Now that he’s ruminated on the experience for nearly five days, Ebel has only one lingering concern.

“I’m not sure any deer are going to pass by my tree stand with that cougar in the area,” he said.

Regardless, there isn’t any chance he’s going to doze off while he’s up there with his bow and arrow.

Blood in the streets: Serious hunters have a bone to pick with their peers who improperly dispose of butchered deer remains.

The Washington Fish and Wildlife Department’s Spokane office has received several complaints this week regarding deer heads and skeletal remains being dumped in inappropriate urban places, such as behind a Tidyman’s store.

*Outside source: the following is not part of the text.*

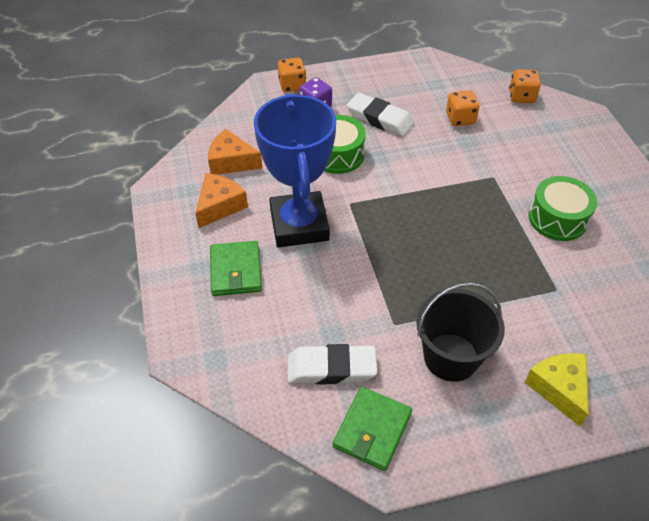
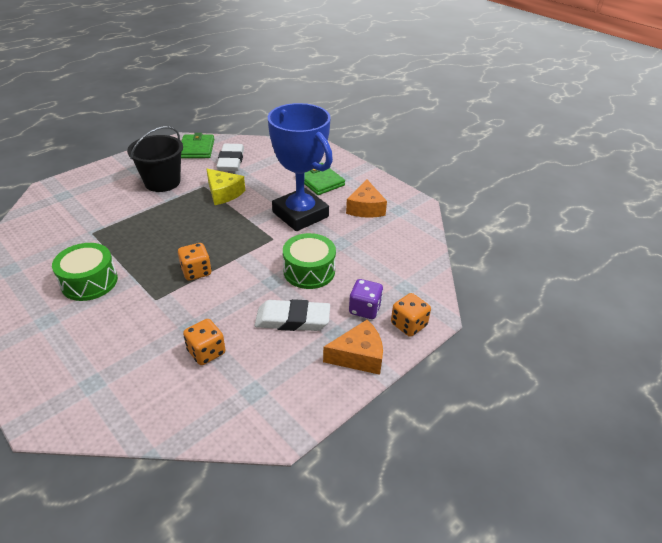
camera: 150 degrees right, 10 degrees down
orange cheese [208,129,262,175] -> orange cheese moved to [323,320,383,375]
white eraser [287,344,377,384] -> white eraser turned 60 degrees counterclockwise [216,144,244,171]
orange dice [509,69,541,103] -> orange dice moved to [178,243,212,281]
yellow cheese [525,353,589,427] -> yellow cheese moved to [206,169,245,205]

“That sort of behavior doesn’t do hunters any good in the public relations department,” said Madonna Luers, department spokeswoman.

Tweedle dumber: While hunters can pull some stupid stunts, the non-hunting public isn’t necessarily the brightest bunch on the block when it comes to dealing with wildlife.

State wildlife officials are concerned that they will have no choice but to kill a cow moose they’ve nicknamed “Trouble” now that people in the Colbert area have been feeding it by hand.

“The other morning, the moose showed up off Colbert road, and people were trying to pet her and kids were poking her with a stick,” Luers said. “This moose has a history, and it can go from docile to belligerent in no time, but we can’t seem to get that message through to people.

“The message is that this ain’t a big pet. It’s a big, unpredictable wild animal that can hurt a person very badly.”